The proliferation of biomedical literature makes it increasingly difficult for researchers to find and manage relevant information. However, identifying research articles containing mutation data, a requisite first step in integrating large and complex mutation data sets, is currently tedious, time-consuming and imprecise. More effective mechanisms for identifying articles containing mutation information would be beneficial both for the curation of mutation databases and for individual researchers. We developed an automated method that uses information extraction, classifier, and relevance ranking techniques to determine the likelihood of MEDLINE abstracts containing information regarding genomic variation data suitable for inclusion in mutation databases. We targeted the CDKN2A (p16) gene and the procedure for document identification currently used by CDKN2A Database curators as a measure of feasibility. A set of abstracts was manually identified from a MEDLINE search as potentially containing specific CDKN2A mutation events. A subset of these abstracts was used as a training set for a maximum entropy classifier to identify text features distinguishing "relevant" from "not relevant" abstracts. Each document was represented as a set of indicative word, word pair, and entity tagger-derived genomic variation features. When applied to a test set of 200 candidate abstracts, the classifier predicted 88 articles as being relevant; of these, 29 of 32 manuscripts in which manual curation found CDKN2A sequence variants were positively predicted.

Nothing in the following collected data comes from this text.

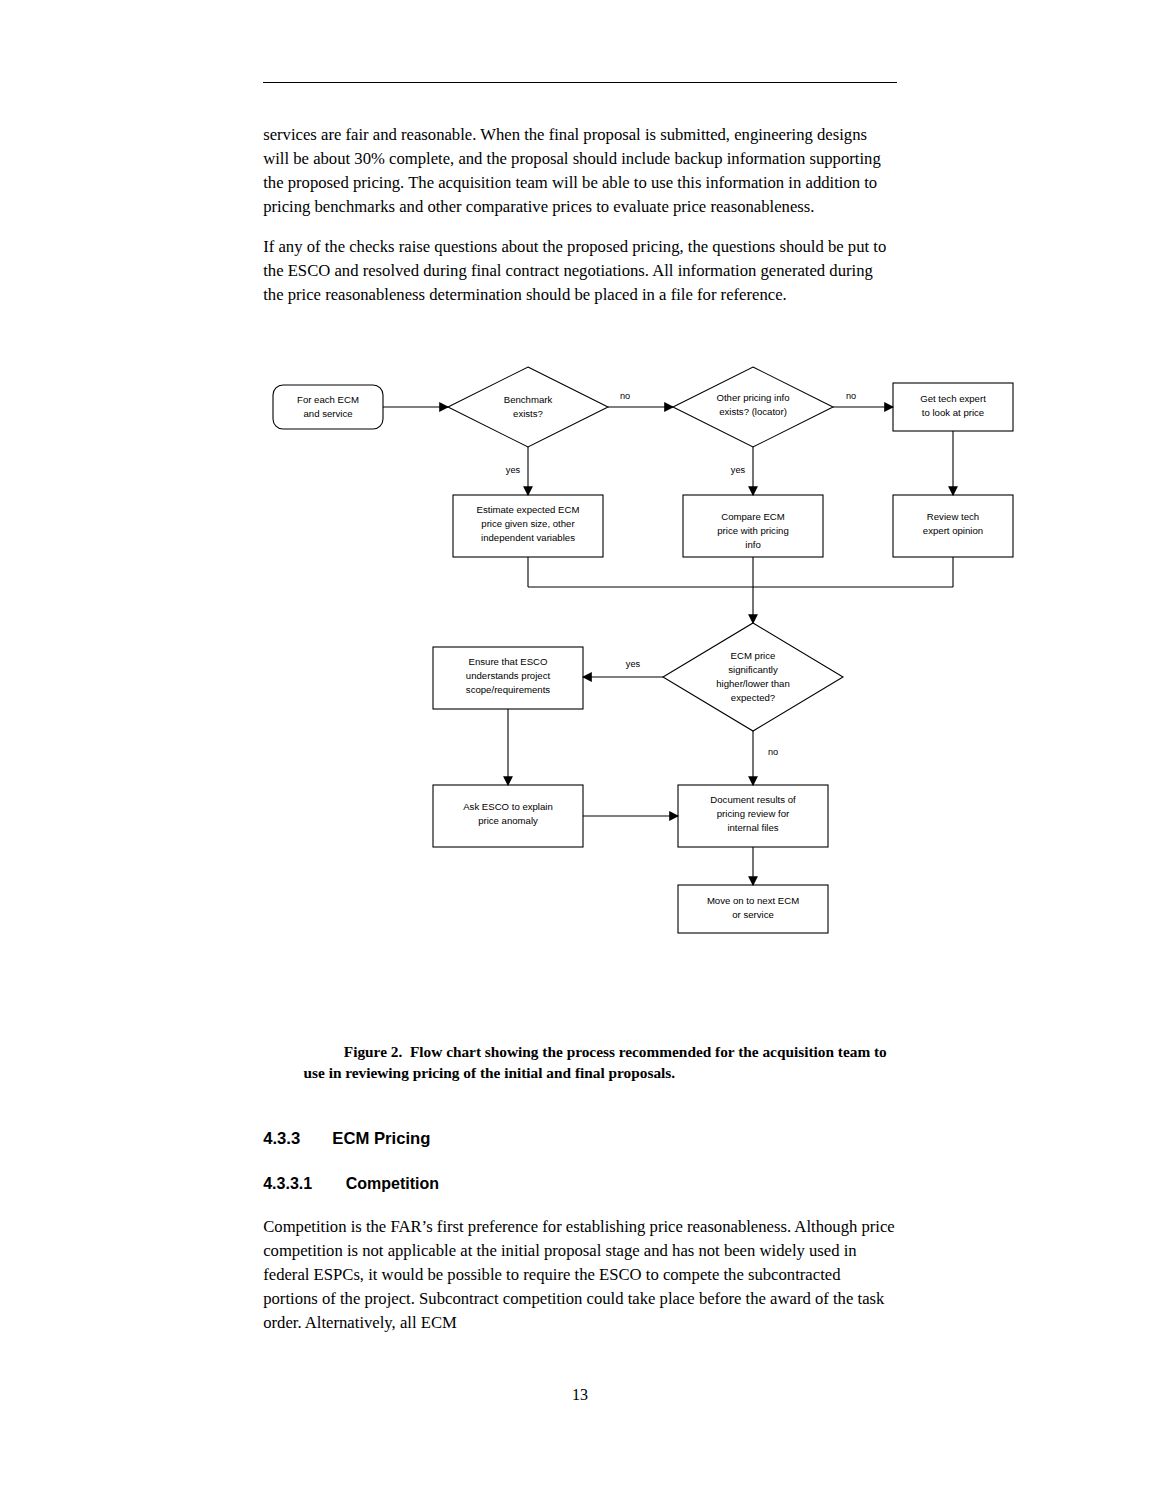services are fair and reasonable. When the final proposal is submitted, engineering designs will be about 30% complete, and the proposal should include backup information supporting the proposed pricing. The acquisition team will be able to use this information in addition to pricing benchmarks and other comparative prices to evaluate price reasonableness.
If any of the checks raise questions about the proposed pricing, the questions should be put to the ESCO and resolved during final contract negotiations. All information generated during the price reasonableness determination should be placed in a file for reference.
For each ECM and service Benchmark exists? no Other pricing info exists? (locator) no Get tech expert to look at price yes yes Estimate expected ECM price given size, other independent variables Compare ECM price with pricing info Review tech expert opinion ECM price significantly higher/lower than expected? yes Ensure that ESCO understands project scope/requirements Ask ESCO to explain price anomaly no Document results of pricing review for internal files Move on to next ECM or service
Figure 2. Flow chart showing the process recommended for the acquisition team to use in reviewing pricing of the initial and final proposals.
4.3.3 ECM Pricing
4.3.3.1 Competition
Competition is the FAR’s first preference for establishing price reasonableness. Although price competition is not applicable at the initial proposal stage and has not been widely used in federal ESPCs, it would be possible to require the ESCO to compete the subcontracted portions of the project. Subcontract competition could take place before the award of the task order. Alternatively, all ECM
13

Thus, the set of potentially useful articles that a manual curator would have to review was reduced by 56%, maintaining 91% recall (sensitivity) and more than doubling precision (positive predictive value). Subsequent expansion of the training set to 494 articles yielded similar precision and recall rates, and comparison of the original and expanded trials demonstrated that the average precision improved with the larger data set. Our results show that automated systems can effectively identify article subsets relevant to a given task and may prove to be powerful tools for the broader research community. This procedure can be readily adapted to any or all genes, organisms, or sets of documents.
生物医学文献的激增使得研究人员越来越难以找到并管理相关信息。然而,识别包含突变数据的研究文章是整合大型复杂突变数据集的必要第一步,目前这一过程既繁琐、耗时又不准确。对于突变数据库的管理以及个别研究人员而言,更有效的识别包含突变信息文章的机制将大有裨益。我们开发了一种自动化方法,该方法使用信息提取、分类器和相关性排序技术来确定MEDLINE摘要中包含适合纳入突变数据库的基因组变异数据信息的可能性。我们以CDKN2A(p16)基因以及CDKN2A数据库管理员当前用于文档识别的程序为目标,以此作为可行性的衡量标准。通过对MEDLINE搜索结果进行人工筛选,确定了一组可能包含特定CDKN2A突变事件的摘要。这些摘要的一个子集被用作最大熵分类器的训练集,以识别区分“相关”和“不相关”摘要的文本特征。每篇文档都被表示为一组指示性单词、单词对以及实体标记衍生的基因组变异特征。当应用于200篇候选摘要的测试集时,该分类器预测88篇文章相关;其中,人工筛选发现含有CDKN2A序列变异的32篇手稿中有29篇被正确预测。因此,人工筛选人员必须审阅的潜在有用文章集减少了56%,召回率(敏感度)保持在91%,精确率(阳性预测值)提高了一倍多。随后将训练集扩展至494篇文章,得到了相似的精确率和召回率,对原始试验和扩展试验的比较表明,更大的数据集提高了平均精确率。我们的结果表明,自动化系统能够有效地识别与给定任务相关的文章子集,对于更广泛的研究群体而言,可能会被证明是强大的工具。该程序可以很容易地适用于任何或所有基因、生物体或文档集。